Bug#639290: upgrade from squeeze to wheezy fails on i386 (pre-depends loop)
On Mon, Sep 12, 2011 at 14:03, Steve Langasek <firstname.lastname@example.org> wrote:
>> The human solution to just unpack perl sounds very easy - but only because
>> we know that it is not a big deal, for APT breaking a bunch of dependencies
>> is a big deal. Would you be equally willing to unpack lets say bash without a
>> clear idea then you are able to configure it again ? (or X? APT? libc6?)
>> And bash has properly far less dependencies…
> bash - no, because it's essential. perl is not, so breaking it during the
> upgrade should be considered acceptable (or at least, should be considered).
> X could be broken during upgrade. apt should be virtually essential. libc6
> is pseudo-essential.
apt isn't "virtually" essential. Nothing in required depends on it as it is
just "important". It's just essential for apt because it thinks for itself
that it is goddamn important and marks itself essential, but if you install
stuff with dpkg directly you are "free" to break APT…
That bash was the worst example i could take, i already clarified in the log.
Maybe it gets better with zsh as login shell. Maybe i should have used the
"try to download a file from the web only with required packages" as the
"without wget/curl" is too easy (if all goes wrong: apt has a http transport).
Or for all vi/emacs lovers their preferred editor…
My whole point was that while there are tools which absolutely need to be
available its not a good idea to only handle these with care and just hope the
best for the others just because we could.
That we are doing something wrong, regardless of what we do can be seen
in #22550 and silbings - title says it all: "Packages are left in an
unconfigured state for a long time when installing many packages".
So, please pick your poison now.
> Is there some reason for perl specifically to be treated as virtually
> essential here, or is immediate configuration being applied to all packages
> with a certain number of reverse-dependencies installed?
perl isn't pseudo essential. In fact APT would be happy in this case if it
would be as all it's dependencies would be pseudo-essential then, too, and
the problem is not really perl (consider the message a red hering) but that
a (pseudo) essential package as important as libc6 breaks this "leaf" package
with a bunch of even more "leafy" packages (in partial upgrades, the situation
changes in full upgrades: multiarch-support and libdb5.1 are essential then)
which in the end depend on our essential libc6 again.
So a "workaround" for this situation would be to follow Breaks to mark these
packages as essential, too, but given that a better solution is in the
pipeline i don't want to think about this - especially as enlarging the
pseudo essential set is likely causing problems in another scenarios.

GIVEN EXERCISE 1: Translate this sentence from the bug discussion about the squeeze-to-wheezy upgrade into Spanish: "Maybe it gets better with zsh as login shell."
GIVEN EXERCISE 2: Resume the bug discussion about the squeeze-to-wheezy upgrade, writing the text that follows its last sentence.

SUPPLIED RECORDS:
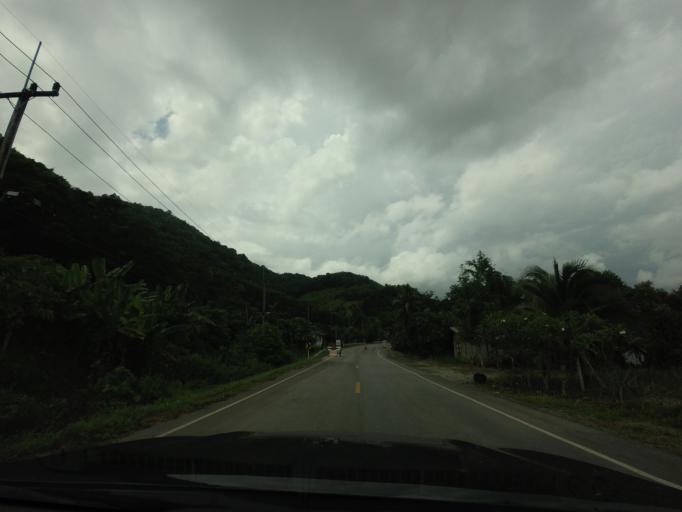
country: TH
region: Loei
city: Pak Chom
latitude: 18.0629
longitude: 101.7936
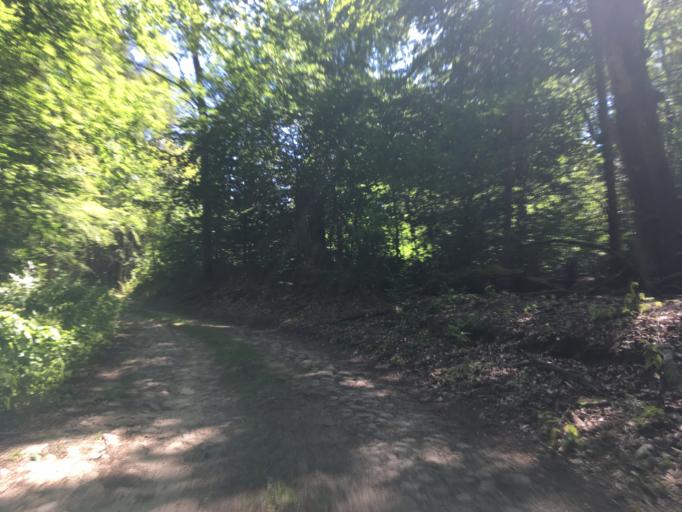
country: DE
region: Brandenburg
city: Rheinsberg
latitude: 53.1248
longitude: 13.0038
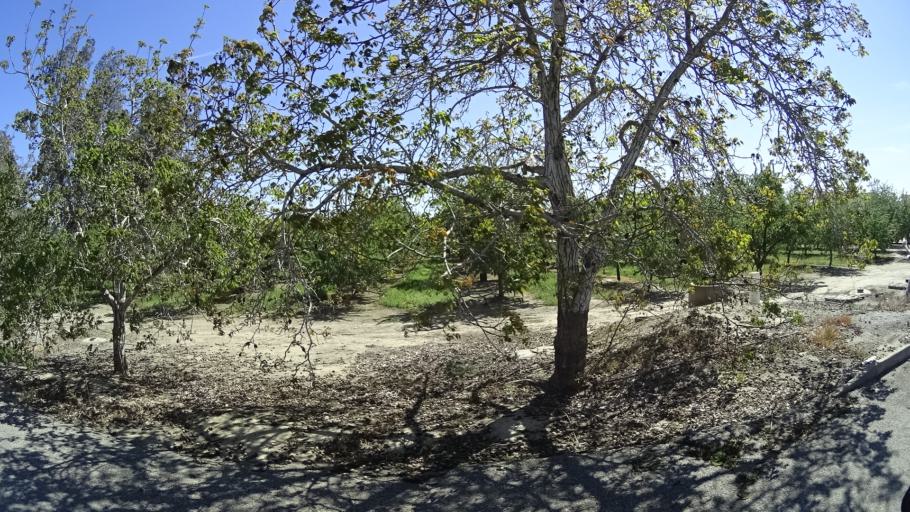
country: US
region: California
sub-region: Glenn County
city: Orland
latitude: 39.7452
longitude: -122.1275
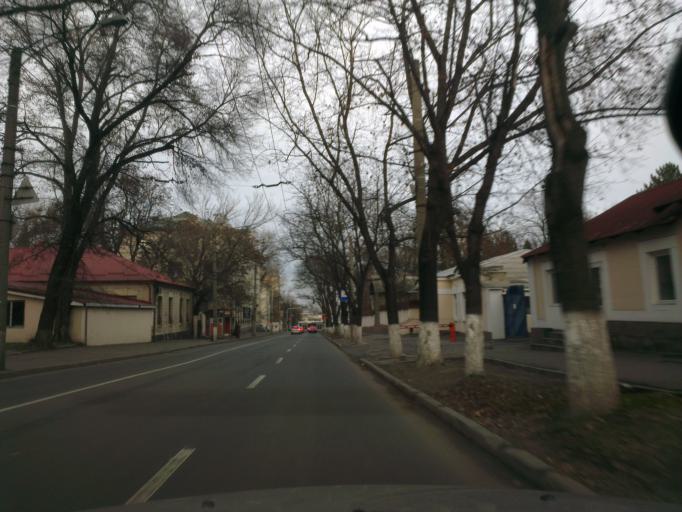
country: MD
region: Chisinau
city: Chisinau
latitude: 47.0328
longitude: 28.8170
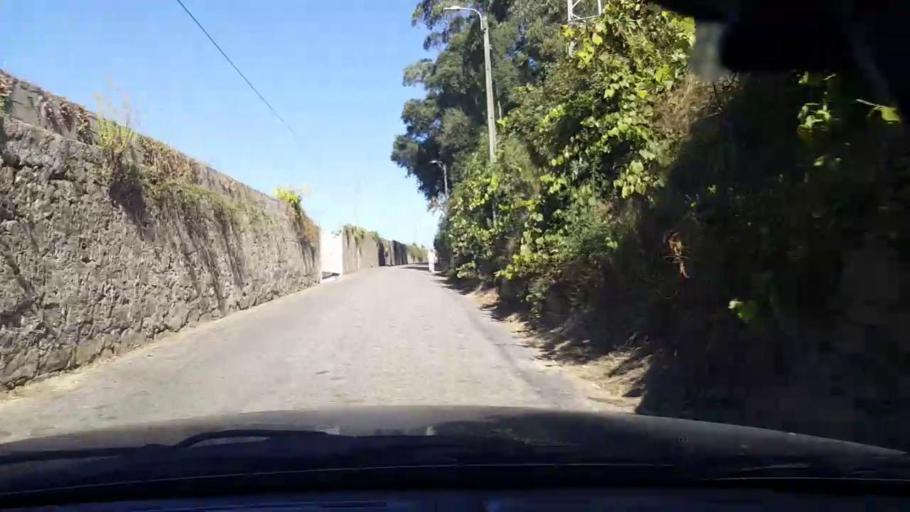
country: PT
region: Porto
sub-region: Maia
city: Gemunde
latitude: 41.2835
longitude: -8.6724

EXERCISE RESULT 1: Quizá mejore con zsh como shell de inicio de sesión.

EXERCISE RESULT 2:
In a very simplified essence: APT doesn't want to allow "leaf" packages to
be upgraded between unpack and configure of an essential package, but it has
"no problem" with it as soon as the other packages are essential, too.
>> P.P.S.: If someone can tell me (maybe off-list) why we just can't upload
>> a fixed libc6 (and co.) in a point-release for squeeze instead of this
>> trickery with multiarch-support, feel free to do so, i would appreciate it.
> We can't rely on users to apply, or even have access to, packages published
> in -updates before they upgrade between releases. Occasionally we have
> recommended inter-release upgrade paths that involve pulling packages from
> -updates or from a release-upgrade suite, but the failure mode for not
> following the directions is just that you will have to sort out the upgrade
> path manually. Dropping the multiarch-support pre-depends, with the result
> that users who skip pulling from -updates have a completely broken and
> unbootable system due to an undeclared dependency relationship, isn't a very
> palatable solution.
> Anyway, I did ask for feedback on debian-devel before introducing this
> Pre-Depends; if you would like to propose a better way to address the
> problem, feel free to follow up there :)
I saw it there and i saw the reference to the debian-release discussion in
which a point-release upgrade was proposed as one of the "counter"-options,
but nobody said something against it, so i guessed it has some very
good and obvious reason so i just didn't cared enough to ask back then.
It just doesn't occurred to me that there are people out their who doesn't
upgrade from time to time… (professionally blinkered it seems), thanks!
P.S.: Upcoming experimental upload will have Chris branch merged, so this bug
will be closed with it. Just as a mild warning - this is obviously no fix for
the partial upgraders but i guess what to do about those is discussed and
handled elsewhere already.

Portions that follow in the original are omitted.